▶ [Problem statement]
Entries follow. Give back exactly the lines starting at the one containing "Korsan Tekneleri" and ending at the one containing "Tekne Turları", and no other lines.

▶ [Extracted entries]
====

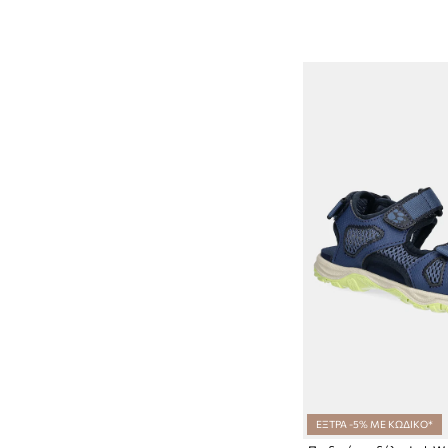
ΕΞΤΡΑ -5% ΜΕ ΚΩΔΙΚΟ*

====

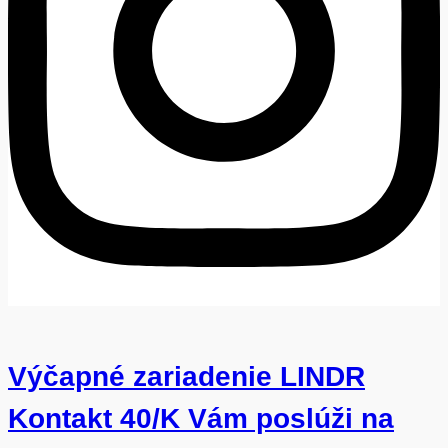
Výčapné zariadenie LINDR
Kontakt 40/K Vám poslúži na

====

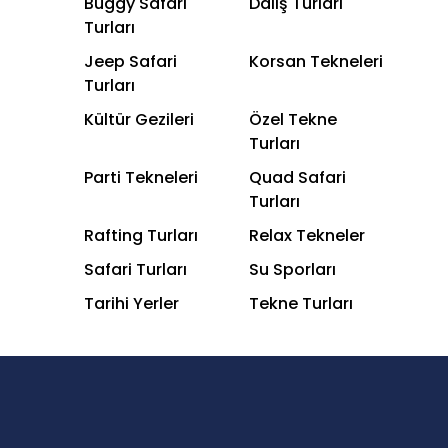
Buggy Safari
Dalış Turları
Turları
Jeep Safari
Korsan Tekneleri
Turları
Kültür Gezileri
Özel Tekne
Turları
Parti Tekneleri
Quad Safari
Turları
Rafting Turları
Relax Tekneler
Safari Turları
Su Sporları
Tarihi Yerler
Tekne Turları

====

▶ [Solution for this problem]
Korsan Tekneleri
Turları
Kültür Gezileri
Özel Tekne
Turları
Parti Tekneleri
Quad Safari
Turları
Rafting Turları
Relax Tekneler
Safari Turları
Su Sporları
Tarihi Yerler
Tekne Turları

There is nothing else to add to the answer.